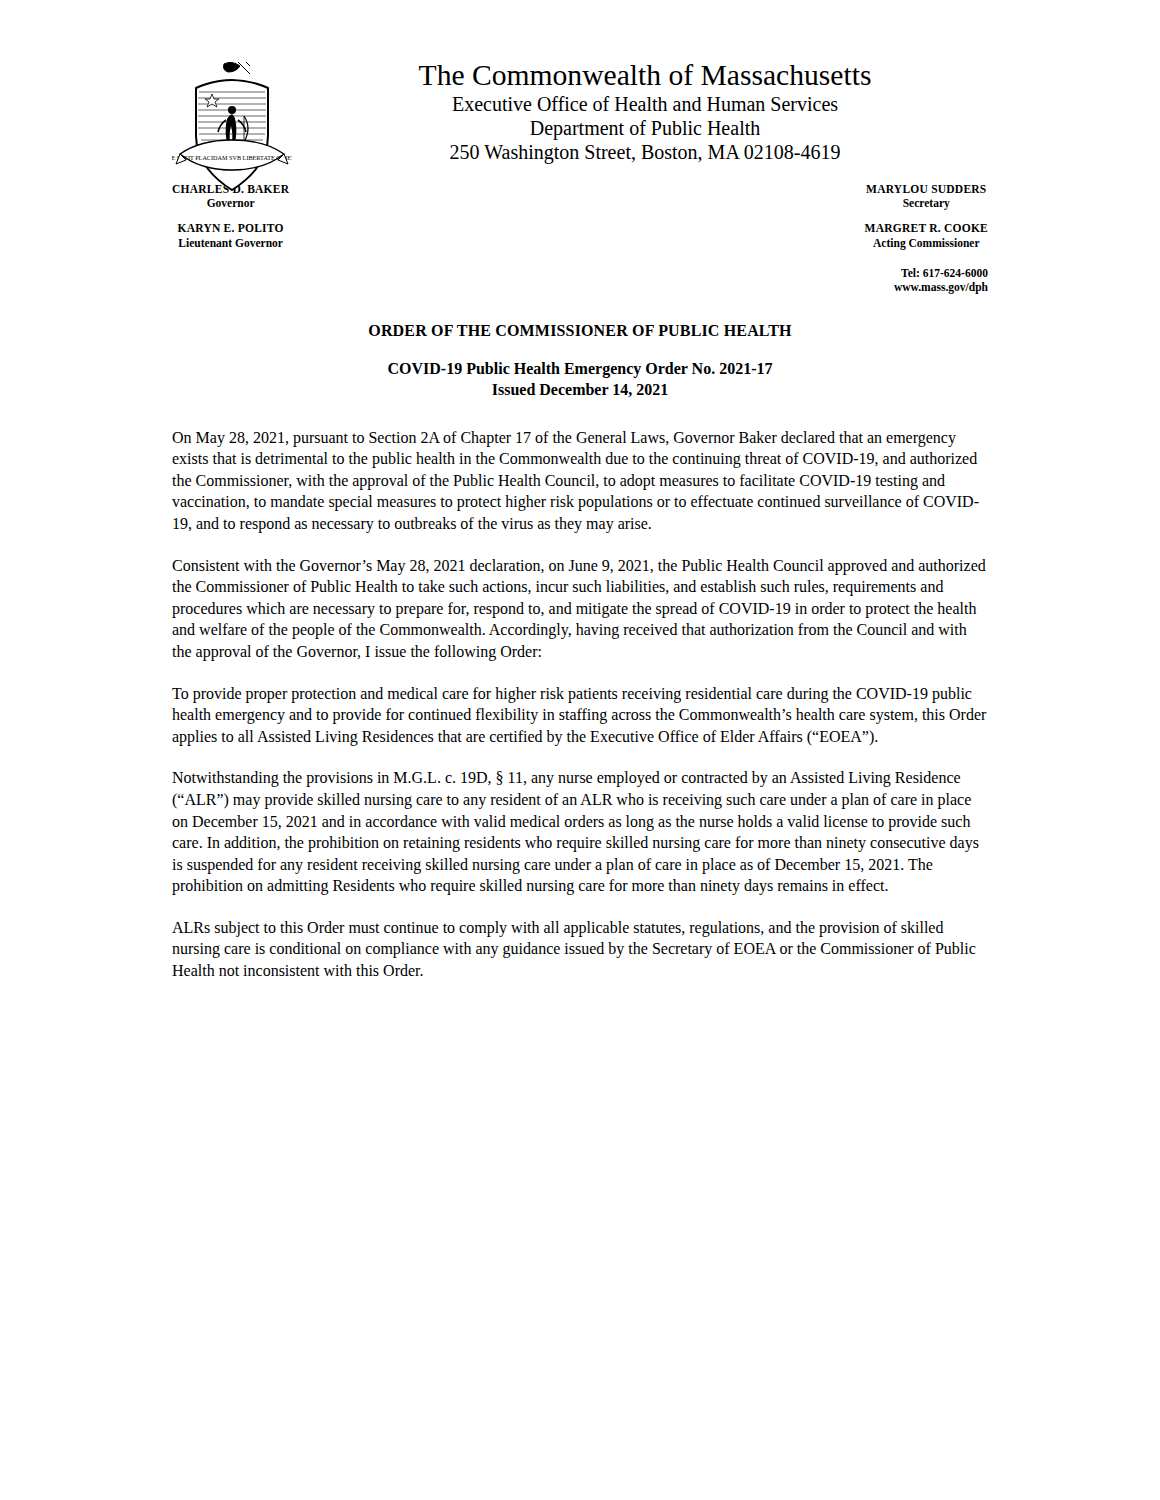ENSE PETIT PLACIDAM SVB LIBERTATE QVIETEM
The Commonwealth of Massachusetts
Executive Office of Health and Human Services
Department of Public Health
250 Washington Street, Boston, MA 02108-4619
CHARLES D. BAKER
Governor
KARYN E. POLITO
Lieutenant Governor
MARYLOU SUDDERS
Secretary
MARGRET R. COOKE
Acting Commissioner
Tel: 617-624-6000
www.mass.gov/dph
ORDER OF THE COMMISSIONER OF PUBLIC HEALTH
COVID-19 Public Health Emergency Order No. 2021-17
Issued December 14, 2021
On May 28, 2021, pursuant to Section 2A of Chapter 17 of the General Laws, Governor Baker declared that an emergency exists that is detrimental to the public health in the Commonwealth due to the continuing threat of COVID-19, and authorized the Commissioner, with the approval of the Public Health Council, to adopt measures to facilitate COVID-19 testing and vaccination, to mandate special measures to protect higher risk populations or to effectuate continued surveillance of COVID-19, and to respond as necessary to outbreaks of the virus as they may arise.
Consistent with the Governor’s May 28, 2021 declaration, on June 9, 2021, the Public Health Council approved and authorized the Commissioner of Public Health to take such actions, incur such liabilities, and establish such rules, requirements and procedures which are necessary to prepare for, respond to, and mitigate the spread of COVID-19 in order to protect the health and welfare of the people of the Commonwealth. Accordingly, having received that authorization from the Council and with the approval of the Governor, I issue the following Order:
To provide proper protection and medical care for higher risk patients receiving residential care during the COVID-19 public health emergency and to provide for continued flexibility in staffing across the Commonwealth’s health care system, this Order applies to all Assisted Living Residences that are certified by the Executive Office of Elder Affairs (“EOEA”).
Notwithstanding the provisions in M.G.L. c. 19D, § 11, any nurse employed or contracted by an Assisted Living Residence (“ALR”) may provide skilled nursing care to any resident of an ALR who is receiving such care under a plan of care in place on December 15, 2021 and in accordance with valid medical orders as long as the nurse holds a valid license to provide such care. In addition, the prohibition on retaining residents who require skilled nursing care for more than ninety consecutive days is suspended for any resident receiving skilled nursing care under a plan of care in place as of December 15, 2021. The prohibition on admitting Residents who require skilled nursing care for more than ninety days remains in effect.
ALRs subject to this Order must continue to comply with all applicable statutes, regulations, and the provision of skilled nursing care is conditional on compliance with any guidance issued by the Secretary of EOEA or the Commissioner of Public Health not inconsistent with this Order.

# # #

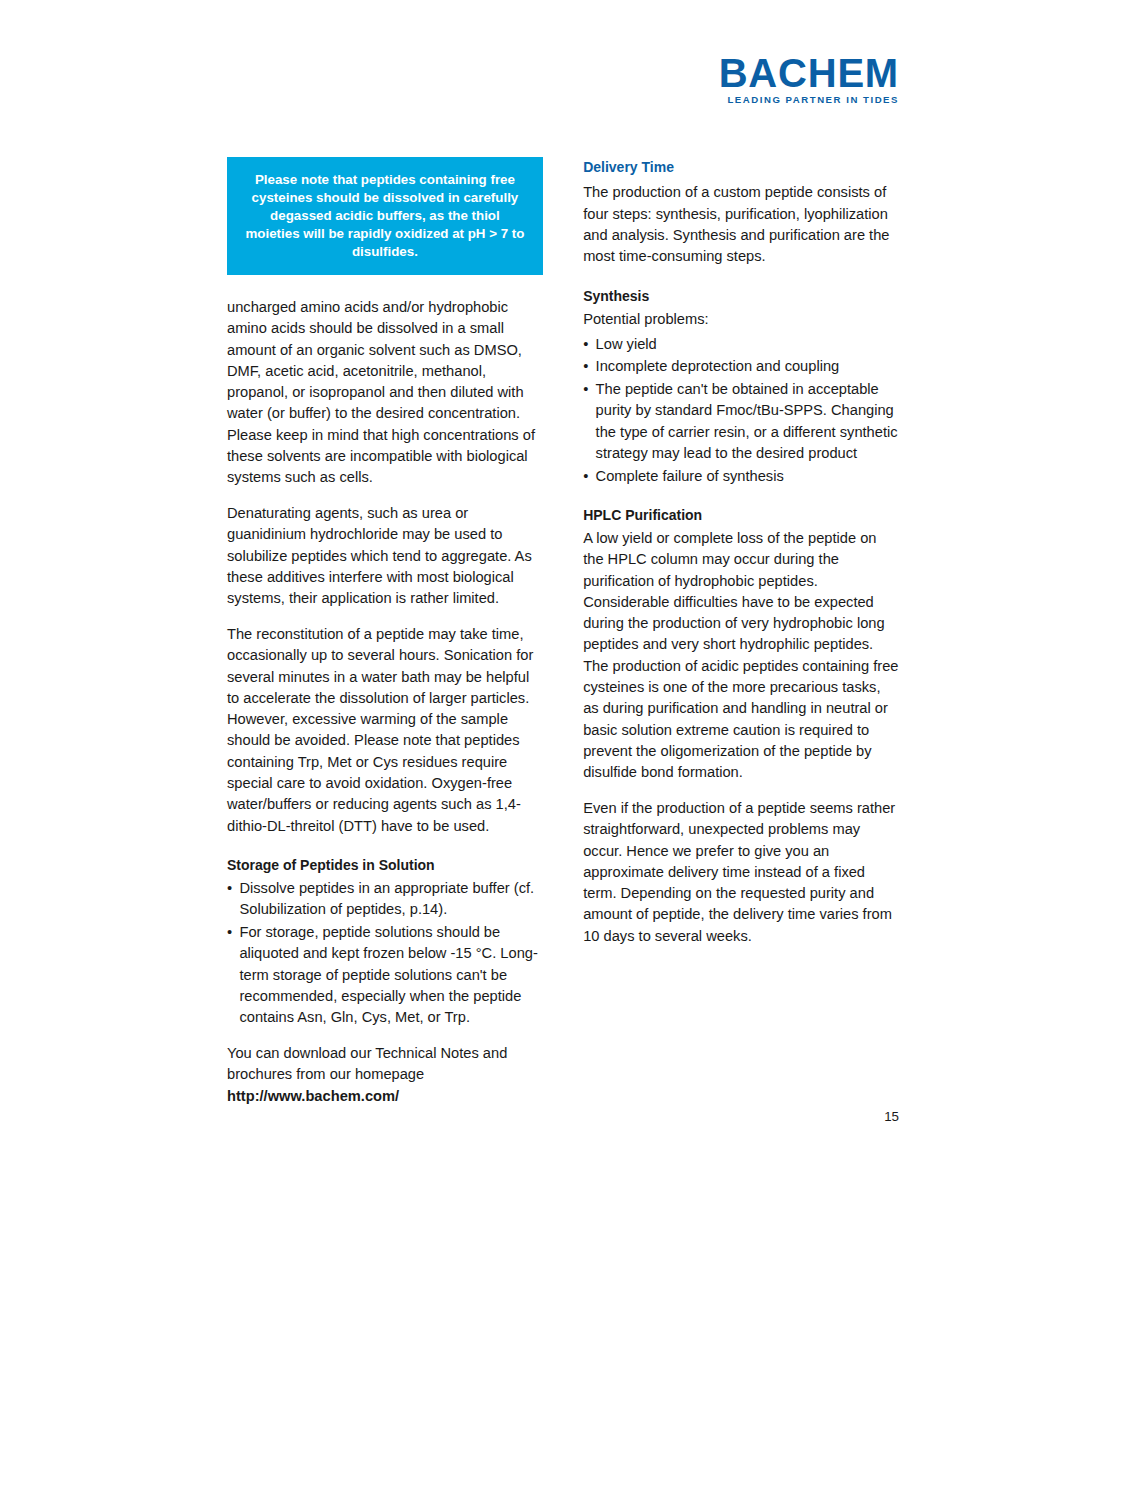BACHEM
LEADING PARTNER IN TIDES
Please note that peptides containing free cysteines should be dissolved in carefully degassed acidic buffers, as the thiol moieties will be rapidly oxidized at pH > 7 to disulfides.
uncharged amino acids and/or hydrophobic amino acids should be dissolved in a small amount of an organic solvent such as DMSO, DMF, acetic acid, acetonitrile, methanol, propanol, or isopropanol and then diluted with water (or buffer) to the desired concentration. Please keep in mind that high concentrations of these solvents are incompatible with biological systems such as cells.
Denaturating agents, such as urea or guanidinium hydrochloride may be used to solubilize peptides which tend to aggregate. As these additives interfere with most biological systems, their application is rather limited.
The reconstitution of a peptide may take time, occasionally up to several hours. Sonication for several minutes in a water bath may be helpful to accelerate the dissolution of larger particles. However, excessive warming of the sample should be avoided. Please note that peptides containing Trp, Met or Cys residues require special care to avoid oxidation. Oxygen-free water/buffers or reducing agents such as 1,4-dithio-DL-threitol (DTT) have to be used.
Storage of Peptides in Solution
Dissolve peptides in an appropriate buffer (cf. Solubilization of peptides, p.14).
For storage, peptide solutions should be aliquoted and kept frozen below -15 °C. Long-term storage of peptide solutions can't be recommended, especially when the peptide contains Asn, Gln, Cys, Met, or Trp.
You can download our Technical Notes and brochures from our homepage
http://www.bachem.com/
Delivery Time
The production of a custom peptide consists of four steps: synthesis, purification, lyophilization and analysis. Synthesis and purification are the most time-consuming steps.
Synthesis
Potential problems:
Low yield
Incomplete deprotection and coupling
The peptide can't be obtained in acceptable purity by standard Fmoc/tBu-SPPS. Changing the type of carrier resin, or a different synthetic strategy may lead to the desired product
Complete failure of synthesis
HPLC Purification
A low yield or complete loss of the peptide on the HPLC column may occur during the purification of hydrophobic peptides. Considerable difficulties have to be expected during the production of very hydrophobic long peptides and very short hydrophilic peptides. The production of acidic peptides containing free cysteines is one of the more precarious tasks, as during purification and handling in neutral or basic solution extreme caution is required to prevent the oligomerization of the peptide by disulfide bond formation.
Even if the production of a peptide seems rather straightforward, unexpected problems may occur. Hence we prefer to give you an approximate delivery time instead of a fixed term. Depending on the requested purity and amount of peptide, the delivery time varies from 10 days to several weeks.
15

# # #

#### [Your instructions]
Using the records given above, list every line that includes the word "buffers".

#### [Solution to the problem]
Please note that peptides containing free cysteines should be dissolved in carefully degassed acidic buffers, as the thiol moieties will be rapidly oxidized at pH > 7 to disulfides.
The reconstitution of a peptide may take time, occasionally up to several hours. Sonication for several minutes in a water bath may be helpful to accelerate the dissolution of larger particles. However, excessive warming of the sample should be avoided. Please note that peptides containing Trp, Met or Cys residues require special care to avoid oxidation. Oxygen-free water/buffers or reducing agents such as 1,4-dithio-DL-threitol (DTT) have to be used.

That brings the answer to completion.